== Text shown ==
For more information about how to group, see group clause. For more information about continuations, see into. The following example uses an in-memory data structure as the data source, but the same principles apply for any kind of LINQ data source.
var queryGroupMax =
from student in students
group student by student.Year into studentGroup
select new
{
Level = studentGroup.Key,
HighestScore = (
from student2 in studentGroup
select student2.Scores.Average()
).Max()
};
var count = queryGroupMax.Count();
Console.WriteLine($"Number of groups = {count}");
foreach (var item in queryGroupMax)
{
Console.WriteLine($" {item.Level} Highest Score={item.HighestScore}");
}
The query in the preceding snippet can also be written using method syntax. The following code snippet has a semantically equivalent query written using method syntax.
var queryGroupMax =
students
.GroupBy(student => student.Year)
.Select(studentGroup => new
{
Level = studentGroup.Key,
HighestScore = studentGroup.Max(student2 => student2.Scores.Average())
});
var count = queryGroupMax.Count();
Console.WriteLine($"Number of groups = {count}");
foreach (var item in queryGroupMax)
{
Console.WriteLine($" {item.Level} Highest Score={item.HighestScore}");
}

== Data supplied ==
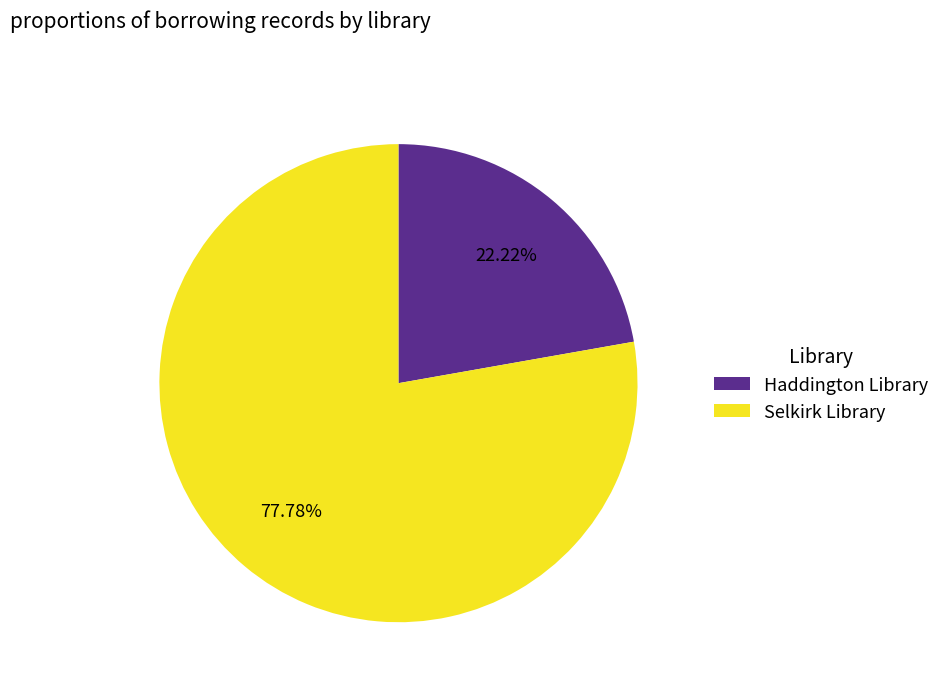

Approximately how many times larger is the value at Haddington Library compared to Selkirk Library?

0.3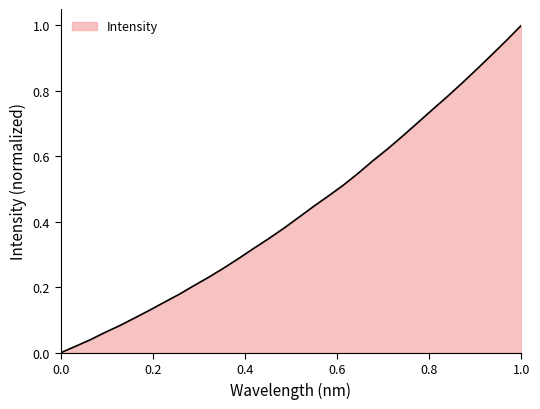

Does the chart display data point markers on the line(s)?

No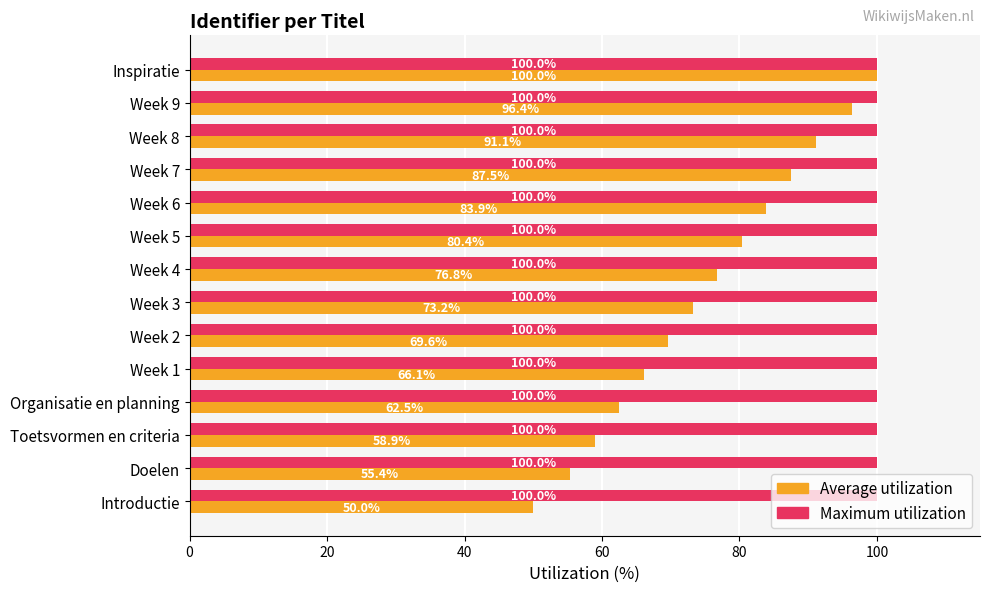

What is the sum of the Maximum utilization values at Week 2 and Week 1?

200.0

== Task instructions ==
**A)** Turn the paragraph of the LINQ excerpt that begins "For more information about how to group" into a short bulleted list that keeps its main facts.
**B)** Answer these from the LINQ excerpt, one per line:
(i) In the first query, by what property are students grouped?
(ii) In the method-syntax version, which method is called on studentGroup to get the highest score?
(iii) What label is printed before the group count?
**C)** Please edit the LINQ excerpt, starting at "For more information about how" and ending at "select student2.Scores.Average()", and replace "studentGroup" with "yearGroup" throughout that stretch.
The entries aren't needed for anything here.

== Answers to each task ==
**A)**
- Grouping is explained under the group clause.
- Continuations are explained under into.
- The example draws on an in-memory data structure, but the same principles hold for any LINQ data source.

**B)**
(i) student.Year
(ii) Max
(iii) "Number of groups = "

**C)**
For more information about how to group, see group clause. For more information about continuations, see into. The following example uses an in-memory data structure as the data source, but the same principles apply for any kind of LINQ data source.
var queryGroupMax =
from student in students
group student by student.Year into yearGroup
select new
{
Level = yearGroup.Key,
HighestScore = (
from student2 in yearGroup
select student2.Scores.Average()